▶ _Problem to solve_
The whole set of entries is to be restated word for word.

Start of The data

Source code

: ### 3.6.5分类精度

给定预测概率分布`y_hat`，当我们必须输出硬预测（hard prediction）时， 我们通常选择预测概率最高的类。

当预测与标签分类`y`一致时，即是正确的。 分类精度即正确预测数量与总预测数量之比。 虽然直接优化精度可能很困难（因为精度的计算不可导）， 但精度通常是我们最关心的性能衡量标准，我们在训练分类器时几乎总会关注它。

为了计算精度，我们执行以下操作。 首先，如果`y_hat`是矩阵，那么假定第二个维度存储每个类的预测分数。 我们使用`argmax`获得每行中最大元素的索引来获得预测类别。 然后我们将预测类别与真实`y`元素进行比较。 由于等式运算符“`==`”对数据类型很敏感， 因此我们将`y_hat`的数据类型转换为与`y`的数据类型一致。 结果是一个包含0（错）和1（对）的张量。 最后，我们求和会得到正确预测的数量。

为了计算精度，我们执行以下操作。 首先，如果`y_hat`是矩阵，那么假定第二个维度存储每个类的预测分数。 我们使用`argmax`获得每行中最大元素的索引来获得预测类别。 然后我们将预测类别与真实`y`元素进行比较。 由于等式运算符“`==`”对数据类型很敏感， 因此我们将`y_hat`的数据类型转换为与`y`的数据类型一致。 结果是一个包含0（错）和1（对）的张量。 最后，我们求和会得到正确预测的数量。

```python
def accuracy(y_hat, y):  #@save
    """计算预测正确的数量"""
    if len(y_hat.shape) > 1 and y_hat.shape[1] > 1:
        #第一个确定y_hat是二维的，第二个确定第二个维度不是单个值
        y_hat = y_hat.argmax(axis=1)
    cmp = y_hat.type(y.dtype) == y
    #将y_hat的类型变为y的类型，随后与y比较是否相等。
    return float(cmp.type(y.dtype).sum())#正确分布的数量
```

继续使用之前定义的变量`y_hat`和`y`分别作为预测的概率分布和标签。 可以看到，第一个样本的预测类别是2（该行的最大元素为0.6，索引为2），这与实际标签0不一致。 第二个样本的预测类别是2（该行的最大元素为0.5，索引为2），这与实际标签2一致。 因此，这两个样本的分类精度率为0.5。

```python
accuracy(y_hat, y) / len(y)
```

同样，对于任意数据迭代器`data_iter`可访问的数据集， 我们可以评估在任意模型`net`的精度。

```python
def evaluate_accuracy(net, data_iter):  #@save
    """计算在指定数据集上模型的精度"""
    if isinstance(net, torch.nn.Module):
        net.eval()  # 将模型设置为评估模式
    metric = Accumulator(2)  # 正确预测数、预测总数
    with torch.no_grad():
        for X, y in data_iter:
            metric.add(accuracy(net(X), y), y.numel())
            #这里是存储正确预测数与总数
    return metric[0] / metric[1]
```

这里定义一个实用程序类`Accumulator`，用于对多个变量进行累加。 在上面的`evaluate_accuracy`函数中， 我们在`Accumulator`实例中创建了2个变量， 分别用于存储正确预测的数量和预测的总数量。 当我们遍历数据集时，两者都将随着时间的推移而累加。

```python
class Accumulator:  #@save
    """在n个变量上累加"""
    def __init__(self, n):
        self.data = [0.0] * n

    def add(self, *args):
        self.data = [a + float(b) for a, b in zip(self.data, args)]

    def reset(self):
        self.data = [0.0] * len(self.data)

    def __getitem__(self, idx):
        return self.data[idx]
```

End of The data

▶ _Task answer_
Source code

: ### 3.6.5分类精度

给定预测概率分布`y_hat`，当我们必须输出硬预测（hard prediction）时， 我们通常选择预测概率最高的类。

当预测与标签分类`y`一致时，即是正确的。 分类精度即正确预测数量与总预测数量之比。 虽然直接优化精度可能很困难（因为精度的计算不可导）， 但精度通常是我们最关心的性能衡量标准，我们在训练分类器时几乎总会关注它。

为了计算精度，我们执行以下操作。 首先，如果`y_hat`是矩阵，那么假定第二个维度存储每个类的预测分数。 我们使用`argmax`获得每行中最大元素的索引来获得预测类别。 然后我们将预测类别与真实`y`元素进行比较。 由于等式运算符“`==`”对数据类型很敏感， 因此我们将`y_hat`的数据类型转换为与`y`的数据类型一致。 结果是一个包含0（错）和1（对）的张量。 最后，我们求和会得到正确预测的数量。

为了计算精度，我们执行以下操作。 首先，如果`y_hat`是矩阵，那么假定第二个维度存储每个类的预测分数。 我们使用`argmax`获得每行中最大元素的索引来获得预测类别。 然后我们将预测类别与真实`y`元素进行比较。 由于等式运算符“`==`”对数据类型很敏感， 因此我们将`y_hat`的数据类型转换为与`y`的数据类型一致。 结果是一个包含0（错）和1（对）的张量。 最后，我们求和会得到正确预测的数量。

```python
def accuracy(y_hat, y):  #@save
    """计算预测正确的数量"""
    if len(y_hat.shape) > 1 and y_hat.shape[1] > 1:
        #第一个确定y_hat是二维的，第二个确定第二个维度不是单个值
        y_hat = y_hat.argmax(axis=1)
    cmp = y_hat.type(y.dtype) == y
    #将y_hat的类型变为y的类型，随后与y比较是否相等。
    return float(cmp.type(y.dtype).sum())#正确分布的数量
```

继续使用之前定义的变量`y_hat`和`y`分别作为预测的概率分布和标签。 可以看到，第一个样本的预测类别是2（该行的最大元素为0.6，索引为2），这与实际标签0不一致。 第二个样本的预测类别是2（该行的最大元素为0.5，索引为2），这与实际标签2一致。 因此，这两个样本的分类精度率为0.5。

```python
accuracy(y_hat, y) / len(y)
```

同样，对于任意数据迭代器`data_iter`可访问的数据集， 我们可以评估在任意模型`net`的精度。

```python
def evaluate_accuracy(net, data_iter):  #@save
    """计算在指定数据集上模型的精度"""
    if isinstance(net, torch.nn.Module):
        net.eval()  # 将模型设置为评估模式
    metric = Accumulator(2)  # 正确预测数、预测总数
    with torch.no_grad():
        for X, y in data_iter:
            metric.add(accuracy(net(X), y), y.numel())
            #这里是存储正确预测数与总数
    return metric[0] / metric[1]
```

这里定义一个实用程序类`Accumulator`，用于对多个变量进行累加。 在上面的`evaluate_accuracy`函数中， 我们在`Accumulator`实例中创建了2个变量， 分别用于存储正确预测的数量和预测的总数量。 当我们遍历数据集时，两者都将随着时间的推移而累加。

```python
class Accumulator:  #@save
    """在n个变量上累加"""
    def __init__(self, n):
        self.data = [0.0] * n

    def add(self, *args):
        self.data = [a + float(b) for a, b in zip(self.data, args)]

    def reset(self):
        self.data = [0.0] * len(self.data)

    def __getitem__(self, idx):
        return self.data[idx]
```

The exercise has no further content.